_Text:_
• • •
This weekend, Ms. Baloch was drugged and strangled to death in the name of "honour." Her brother Waseem, 25, now in police custody after going on the run, confessed to killing his sister because, he said, "Girls are born to stay at home" and bring honour to the family. He went on to say he had no regrets over killing his sister and for him the video with the Islamic cleric was the final straw.

According to her brother, he killed her in the family home in Multan, Punjab, Pakistan's largest province, as their parents slept upstairs, proving once again that in Pakistan, like other parts of the world, a woman is not even safe in her own home.

This is the same home from where Ms. Baloch says she was forced into an abusive marriage with an older man at the age of 17 and, in her own words, endured years of "torture" from her ex-husband. She gave birth to a son and then a few years later escaped to build her own life.

Ms. Baloch is the latest woman to be murdered by a family member in so-called "honour killings" in Pakistan. Since May, there has been an increase in reported honour killings across Pakistan; women beaten and burnt to death. In one recent case a young woman's brother slashed her throat and watched her bleed to death. Her crime? She was accused of talking to a man on the phone.
• • •
_Provided material:_

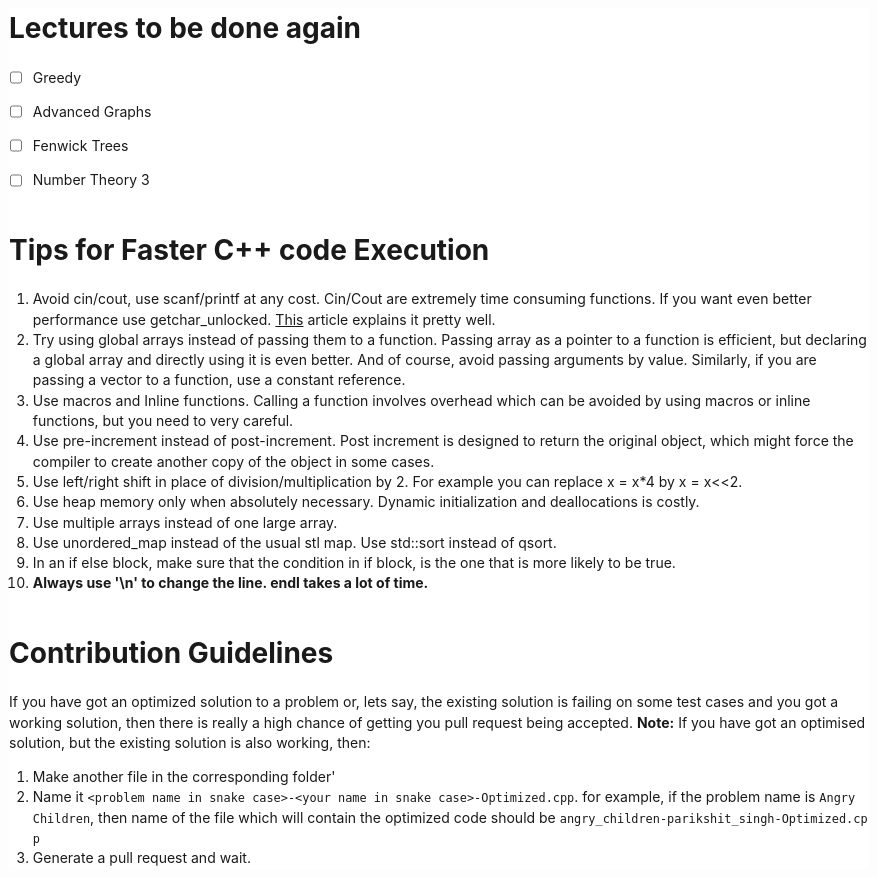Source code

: 




# Lectures to be done again
* [ ] Greedy
* [ ] Advanced Graphs
* [ ] Fenwick Trees
* [ ] Number Theory 3







# Tips for Faster C++ code Execution
1. Avoid cin/cout, use scanf/printf at any cost. Cin/Cout are extremely time consuming functions. If you want even better performance use getchar_unlocked. <a href="http://abhisharlives.blogspot.com/2012/06/really-fast-io-methods-for-programming.html">This</a> article explains it pretty well.
2. Try using global arrays instead of passing them to a function. Passing array as a pointer to a function is efficient, but declaring a global array and directly using it is even better. And of course, avoid passing arguments by value. Similarly, if you are passing a vector to a function, use a constant reference.
3. Use macros and Inline functions. Calling a function involves overhead which can be avoided by using macros or inline functions, but you need to very careful.
4. Use pre-increment instead of post-increment. Post increment is designed to return the original object, which might force the compiler to create another copy of the object in some cases.
5. Use left/right shift in place of division/multiplication by 2. For example you can replace x = x*4 by x = x<<2.
6. Use heap memory only when absolutely necessary. Dynamic initialization and deallocations is costly. 
7. Use multiple arrays instead of one large array.
8. Use unordered_map instead of the usual stl map. Use std::sort instead of qsort.
9. In an if else block, make sure that the condition in if block, is the one that is more likely to be true.
10. **Always use '\n' to change the line. endl takes a lot of time.**</br>

# Contribution Guidelines

If you have got an optimized solution to a problem or, lets say, the existing solution is failing on some test cases and you got a working solution, then there is really a high chance of getting you pull request being accepted. 
**Note:** If you have got an optimised solution, but the existing solution is also working, then:
1. Make another file in the corresponding folder'
2. Name it `<problem name in snake case>-<your name in snake case>-Optimized.cpp`. for example, if the problem name is `Angry Children`, then name of the file which will contain the optimized code should be `angry_children-parikshit_singh-Optimized.cpp`
3. Generate a pull request and wait.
• • •
_Work instruction A:_ In two sentences, what does the text on Ms. Baloch's killing report?
_Work instruction B:_ Can you turn the paragraph of the text on Ms. Baloch's killing that begins "Ms. Baloch is the latest woman" into a short bulleted list of its main facts?
The entries have nothing to do with the text on Ms. Baloch's killing.

_Response A:_ Ms. Baloch was drugged and strangled this weekend by her brother Waseem, 25, in the family home in Multan, Punjab, while their parents slept upstairs. He confessed without regret, saying girls are born to stay at home, and she is the latest woman killed by a family member in so-called honor killings in Pakistan, where reported cases have risen since May.

_Response B:_
- Ms. Baloch is the latest woman murdered by a family member in so-called honor killings in Pakistan.
- Reported honor killings across Pakistan have increased since May, with women beaten and burned to death.
- In one recent case, a young woman's brother slashed her throat and watched her bleed to death.
- She had been accused of talking to a man on the phone.